Lifestyle / Food & Travel
Sabtu, 21 Maret 2026 | 12:40 WIB
Semangkuk opor ayam hangat dengan kuah santan kental, disajikan bersama ketupat dan taburan bawang goreng. [Gemini AI]
Baca 10 detik
  • Opor ayam melambangkan permintaan maaf melalui filosofi santen atau pangapunten.
  • Ketupat memiliki makna ngaku lepat dan laku papat dalam tradisi Jawa.
  • Sunan Kalijaga memperkenalkan tradisi bakda kupat sebagai sarana dakwah yang santun.

Suara.com - Hari Raya Idulfitri atau Lebaran di Indonesia identik dengan harumnya aroma opor ayam dan ketupat.

Tanpa adanya duet maut antara opor ayam dan ketupat, Lebaran biasanya terasa kurang lengkap.

Namun, pernahkah Anda bertanya-tanya mengapa harus dua menu ini yang selalu muncul di meja makan saat Lebaran?

Ternyata di balik kelezatannya, ada sejarah panjang dan makna filosofis yang sangat mendalam.

1. Rahasia di Balik Santan: "Santen" Adalah "Pangapunten"

Dalam budaya Jawa, opor ayam bukan sekadar masakan berbumbu rempah. 

Ilustrasi opor ayam (royco.co.id)

Nama "santen" atau santan dalam bahasa Jawa memiliki bunyi yang mirip dengan kata "pangapunten" yang berarti permintaan maaf.

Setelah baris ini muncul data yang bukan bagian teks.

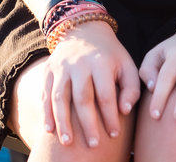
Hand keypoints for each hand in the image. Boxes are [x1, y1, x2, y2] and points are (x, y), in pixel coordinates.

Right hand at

Penyajian opor ayam di hari kemenangan menjadi simbol permohonan maaf yang tulus atas segala kesalahan. 

Warna kuahnya yang putih atau kuning keemasan juga melambangkan kesucian hati setelah sebulan penuh menjalani ibadah puasa di bulan Ramadan. 

Baca Juga: Klaim Angka Kecelakaan dan Fatalitas Turun, Kakorlantas: Mudik Aman, Keluarga Bahagia

Jadi, saat Anda menyajikan opor, secara simbolis Anda sedang mengajak tamu untuk saling memaafkan.

2. Filosofi Ketupat: Ngaku Lepat dan Laku Papat

Sama halnya dengan opor ayam, ketupat juga punya makna yang tak kalah keren. 

Istilah "Kupat" dalam tradisi Jawa merupakan kependekan dari "Ngaku Lepat" atau mengakui kesalahan dan "Laku Papat" atau empat tindakan.

Apa saja empat tindakan itu?

  • Lebaran: Pintu ampunan telah dibuka lebar.
  • Luberan: Melimpahnya rezeki dan semangat berbagi melalui zakat fitrah.
  • Leburan: Meleburnya dosa-dosa di antara sesama manusia.
  • Laburan: Berasal dari kata kapur, yang artinya memutihkan atau menjernihkan kembali hati yang kotor.

Bahkan, anyaman ketupat yang rumit pun ada artinya, yaitu melambangkan lika-liku perjalanan hidup manusia yang penuh masalah, tapi tetap bisa diatasi dengan kesabaran hingga membentuk sesuatu yang indah.